UN SOIR MORTEL A L’ÂME OÙ CHANTE LE REBEC
Les bois sacerdotaux chamarraient l’horizon
Où les lampes du soir allumaient leurs yeux rouges ;
Au rideau des forêts où mille branches bougent
Peignaient leurs cheveux roux d’étranges visions.
Une femme parut de sardoine et d’opale
Décorant son manteau pourpre comme le ciel ;
Ses yeux brillaient dans l’or bleui des cheveux pâles
Sacerdotales fleurs aux feux surnaturels.
Un rebec cajoleur aux doigts des mains divines
Si doucement pleurait que les rois des bois noirs
Appelaient par delà les célestes collines
Les reines accoudées aux balustres du soir.
Un vent plus fort tordit les crinières des bois
Éveillant les orgues des profondeurs sonores
Et la voix se perdit comme efface l’aurore
Dans les voiles du jour les bagues de ses doigts.
LES ARBRES DE LA MER LUI CREVÈRENT LES FLANCS
Entendais-tu ces nefs glissant sur les eaux mortes
Sous les nuages roux d’héliotropes soirs
Lorsque les flottes d’or comme un vol de cohortes
Tendaient vers le soleil les voiles de l’espoir ?
Sentais-tu pas alors partir ton âme forte
Et lente disparaître un soir un tendre soir
Dans l’azur incertain d’invisibles miroirs
Jonché de lilas noirs et de corolles mortes ?

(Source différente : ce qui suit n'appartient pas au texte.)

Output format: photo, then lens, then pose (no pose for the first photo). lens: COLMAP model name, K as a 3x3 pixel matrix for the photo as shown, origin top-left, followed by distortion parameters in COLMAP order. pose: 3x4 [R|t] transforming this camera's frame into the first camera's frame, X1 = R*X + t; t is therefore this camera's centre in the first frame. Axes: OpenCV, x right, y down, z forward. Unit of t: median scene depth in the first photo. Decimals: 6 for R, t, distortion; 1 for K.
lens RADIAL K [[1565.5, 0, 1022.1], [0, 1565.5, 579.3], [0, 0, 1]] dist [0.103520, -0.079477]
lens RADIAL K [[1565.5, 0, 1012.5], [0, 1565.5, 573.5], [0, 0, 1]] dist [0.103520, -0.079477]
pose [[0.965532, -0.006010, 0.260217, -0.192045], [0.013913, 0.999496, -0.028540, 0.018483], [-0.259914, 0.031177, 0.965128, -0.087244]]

Et lorsque le couchant allumait dans ton cœur
L’apothéose pourpre et or d’un palais morne
Aux bleus vitraux sertis de perles et de fleurs,
Sentais-tu pas que c’était Lui qui dominait,
Vaisseau lamé d’argent doublant la Grande Borne,
Vers le ciel de lauriers, Royal Efféminé.

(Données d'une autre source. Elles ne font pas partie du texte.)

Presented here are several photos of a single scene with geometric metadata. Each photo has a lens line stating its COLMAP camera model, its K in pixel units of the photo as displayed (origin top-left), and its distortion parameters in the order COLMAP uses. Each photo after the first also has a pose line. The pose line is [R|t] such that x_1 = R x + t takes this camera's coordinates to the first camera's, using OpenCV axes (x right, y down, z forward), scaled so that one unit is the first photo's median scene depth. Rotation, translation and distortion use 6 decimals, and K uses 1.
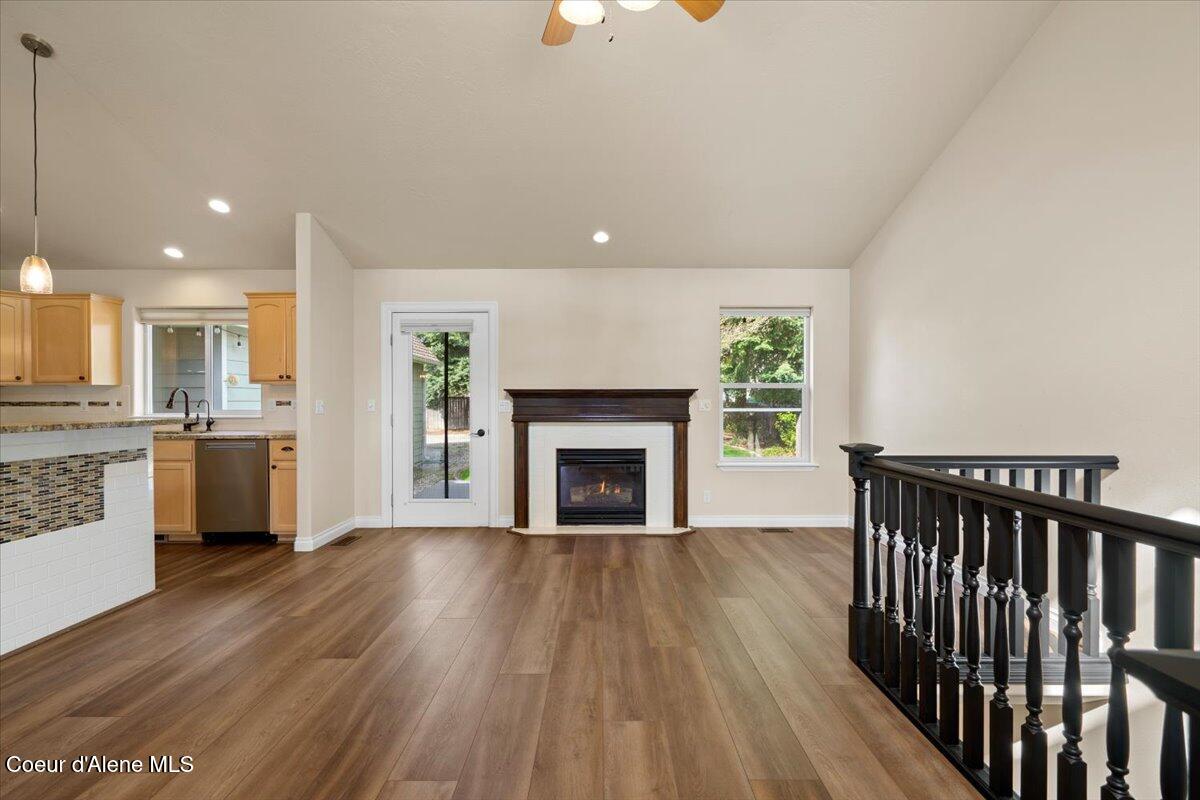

Dans les soirs fantastiques aux parfums de légende
L’immense hérissement des cathédrales d’or
Dresse ses bois bruyants dans les désertes landes.
Les transparents vitraux où se peignent encor
Les lambeaux fugitifs d’un jour décoloré
Laissent monter en eux du fond des voûtes sombres
Le rayonnement bleu des mystiques beautés.

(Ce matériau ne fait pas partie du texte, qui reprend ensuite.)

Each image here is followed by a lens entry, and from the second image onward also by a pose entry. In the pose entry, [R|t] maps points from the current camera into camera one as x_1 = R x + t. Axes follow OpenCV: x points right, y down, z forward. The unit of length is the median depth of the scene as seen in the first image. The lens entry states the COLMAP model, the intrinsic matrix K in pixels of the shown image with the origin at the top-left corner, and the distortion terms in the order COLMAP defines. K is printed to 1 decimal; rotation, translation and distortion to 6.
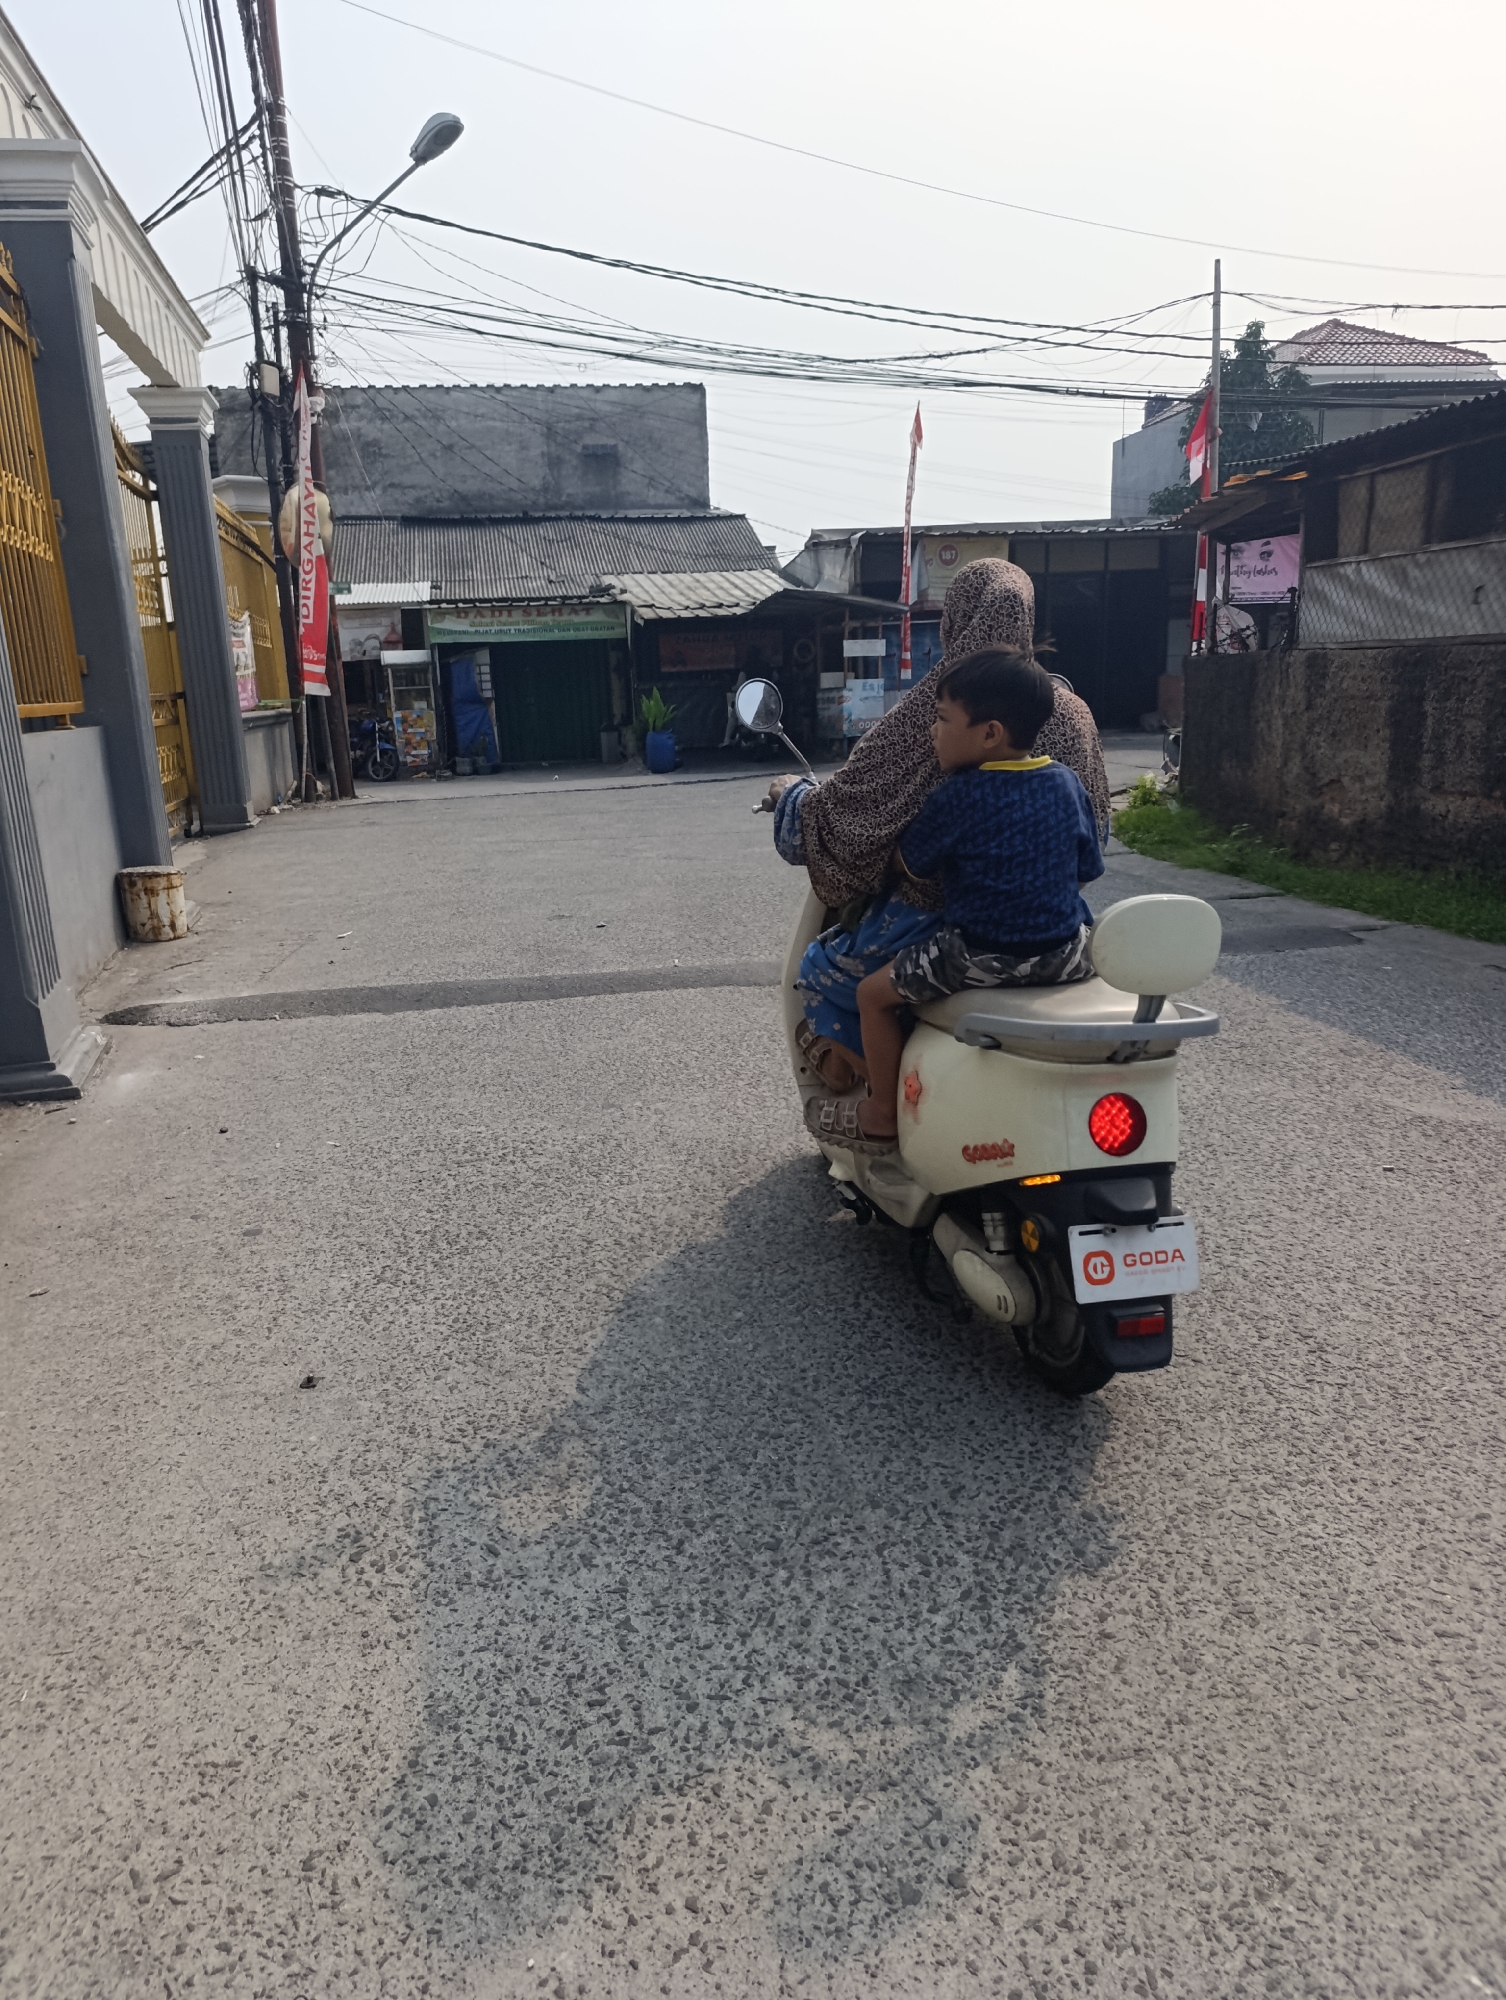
lens RADIAL K [[1394.3, 0, 753.0], [0, 1394.3, 1000.0], [0, 0, 1]] dist [0.052362, -0.063186]
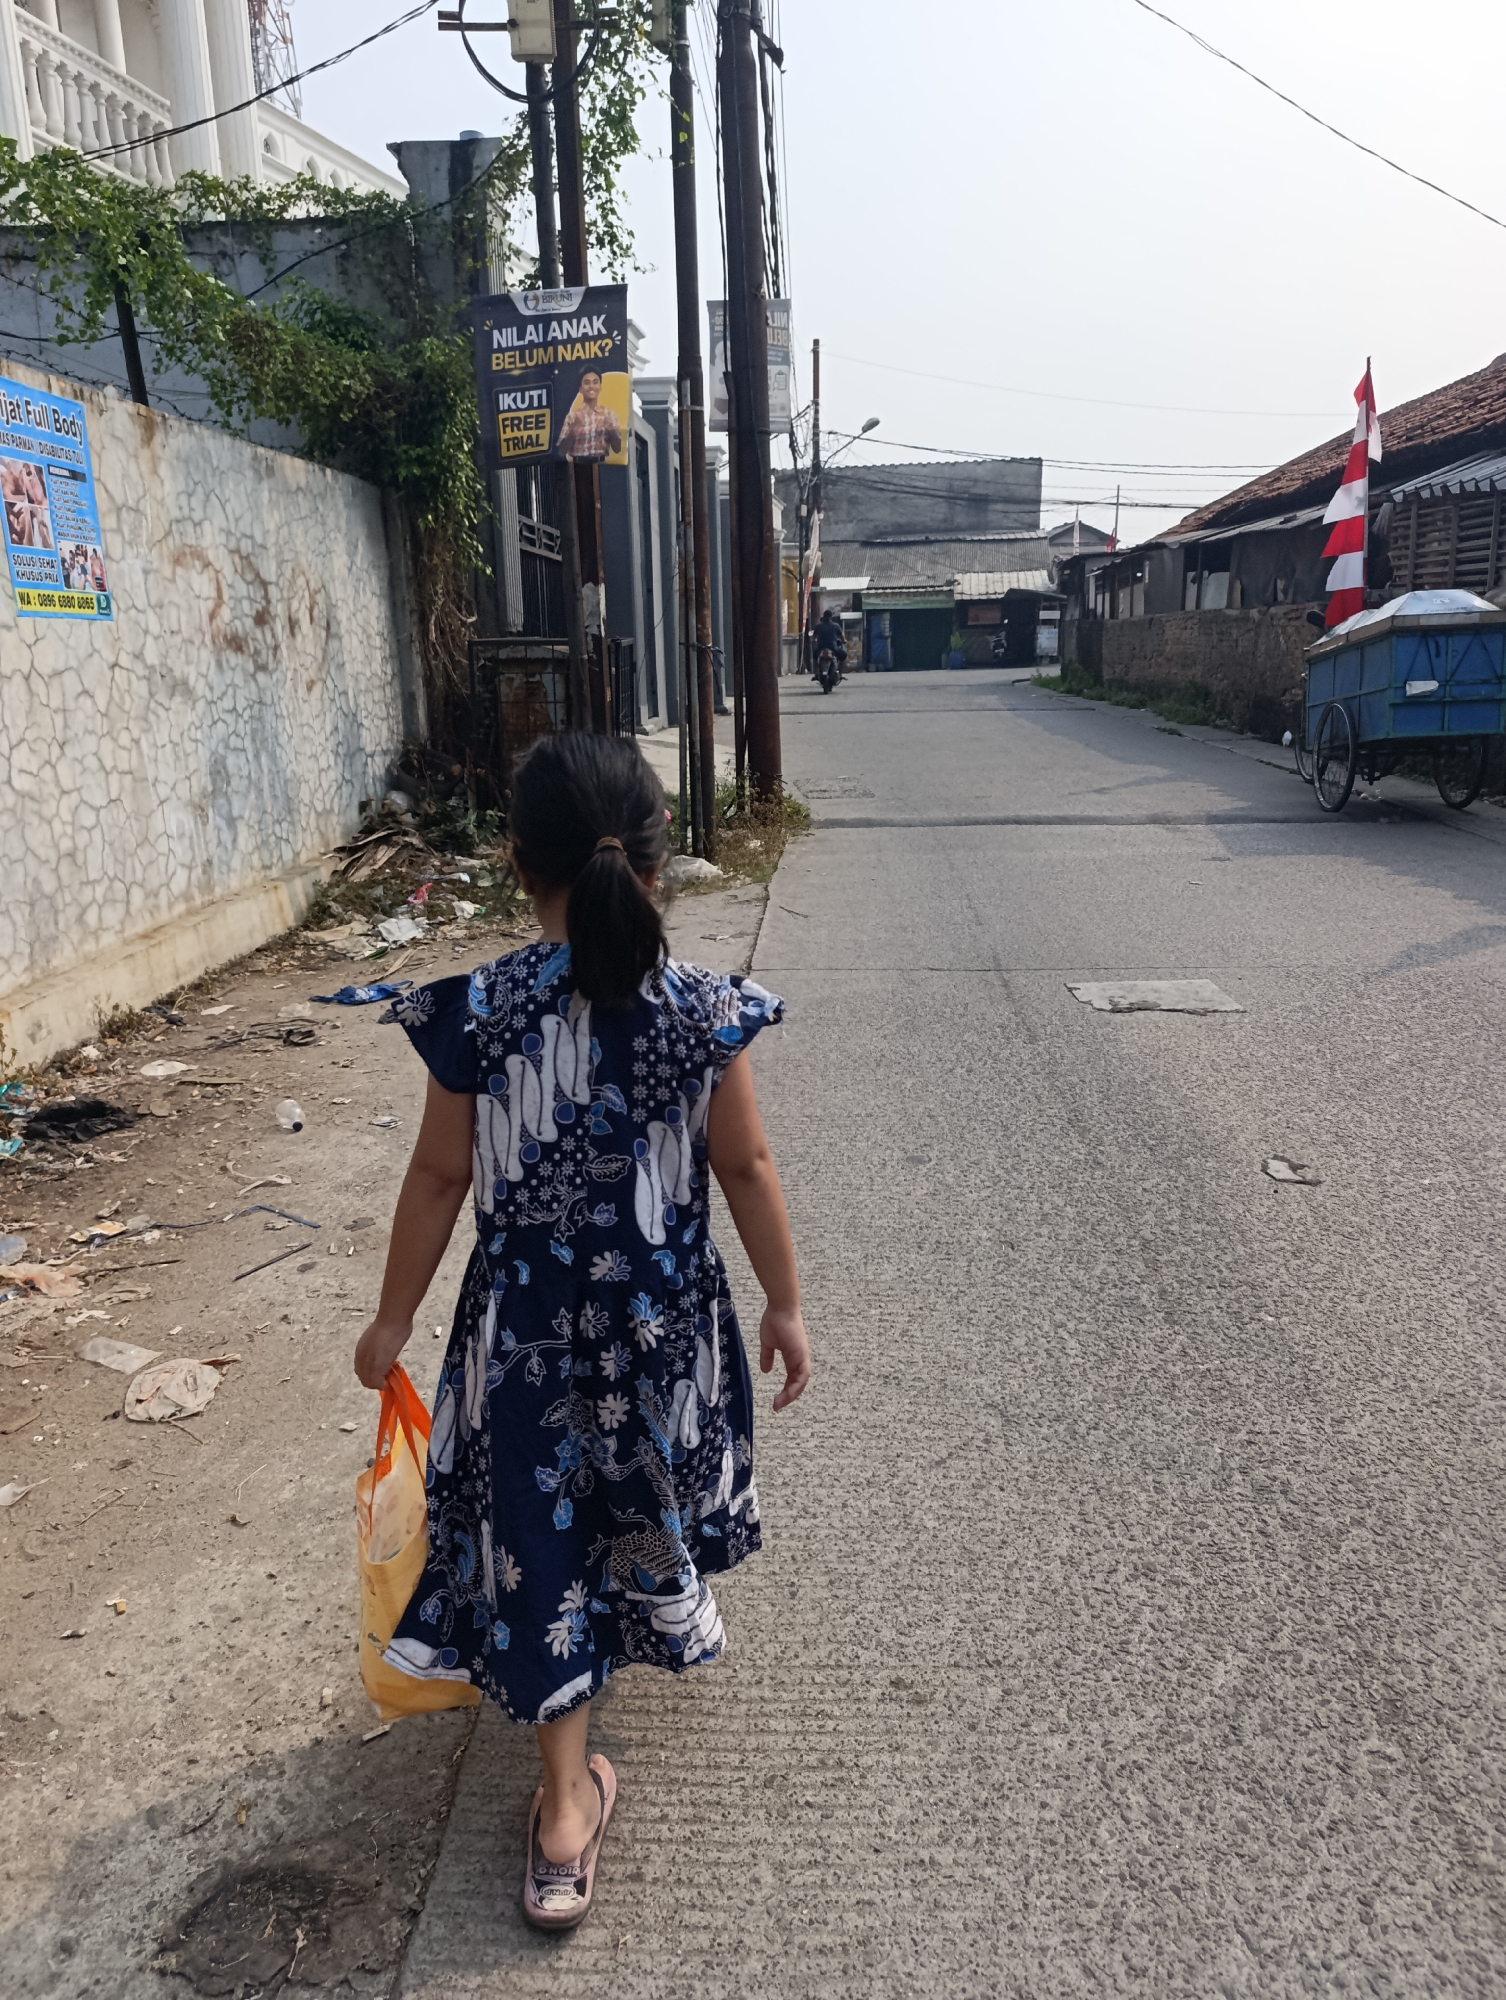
lens RADIAL K [[1394.3, 0, 753.0], [0, 1394.3, 1000.0], [0, 0, 1]] dist [0.052362, -0.063186]
pose [[0.943808, 0.102209, -0.314293, 0.334873], [-0.092200, 0.994650, 0.046592, 0.246895], [0.317374, -0.014996, 0.948182, -1.056635]]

La cendre de la nuit lentement s’amoncelle
Autour des noirs portails d’où sort l’encens sacré,
Et dans l’ombre des chœurs les veilleuses ruissellent.
La plaine s’est noircie de la nuit qui s’avance,
Les arbres qui fixaient ses solennels contours
Sommeillent maintenant dans l’angoissant silence.